Analysts say there will be no property price increase in the US for several years

Wednesday, 03 March 2010

Analysts say there will be no property price increase in the US for several years
US property market blow

The rate at which residential property prices are dropping in the US may be slowly coming to a halt across the country but are unlikely to rise in the near future, according to analysts.
 

Experts at Barclays Capital are predicting that there is only a 4 or 5% dip in prices left to go before stabilization. But the rate of appreciation on the back side of that bottoming out is likely to muddle along for the next few years, they say in a new report.
 
Their conclusion is based on expected aftershocks of the ‘smoothed-out’ housing supply model, where millions of potential foreclosures are being averted temporarily with government backed programmes or by suppliers slowing the rate in which foreclosures hit the market.
 
On a more positive side, they also say that this effort actually prevented property prices from falling considerably more than they did.

## Available data:
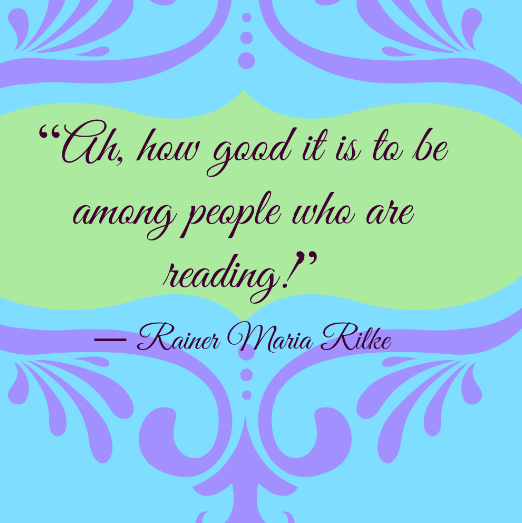
Find the location of a particular element. purple decoration in upper part of background is located at coordinates (245, 55), (245, 34), (242, 18).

## Study questions:
a. Answer these questions from the article on US property prices, one line each:
(i) Experts at which firm made the prediction about prices?
(ii) How large a further dip in prices do they expect before stabilization?
(iii) On the more positive side, what do they say the effort prevented?
b. Extend the article on US property prices past its final sentence.
The data plays no role in this.

## Exercise responses:
a.
(i) Barclays Capital.
(ii) A 4 or 5% dip.
(iii) It prevented property prices from falling considerably more than they did.

b.
But the smoothed-out method, while successful on the supply side, is coming at a cost. ‘The overhang of distressed inventory is a huge negative technical. It suggests that any price rise will probably be met by increased distressed sales,’ they say in their Residential Credit Strategy report.
 
‘Meanwhile, home prices do seem a little cheap, using fundamental metrics like price/rent and price/income ratios, but not extremely so. Thus, a meaningful rise in prices would need big changes on both the technical and fundamental fronts,’ the report continues.
 
Indeed property prices fell only slightly in December, according to Standard & Poor’s Case Shiller latest US National Home Price Index. However, it is the recent drop in new home sales, down 11.2% from December to January, that the analysts find disappointing.
 
And in added response to claims that housing is becoming more and more affordable in the US, the report adds that ‘affordability indices are not good predictors of future moves in home prices’.
 
Meanwhile the latest report from the National Association of Realtors shows that sales of existing properties plummeted in January, down 7.2% from December. Although sales are still 11.5% above the January 2009 level.
 
‘Most of the completed deals in January were based on contracts in November and December. People who got into the market after the home buyer tax credit was extended in November have only recently started to offer contracts, so it will take a couple months to close those sales. Still, the latest monthly sales decline is not encouraging and raises concern about the strength of a recovery,’ said NAR chief economist Lawrence Yun.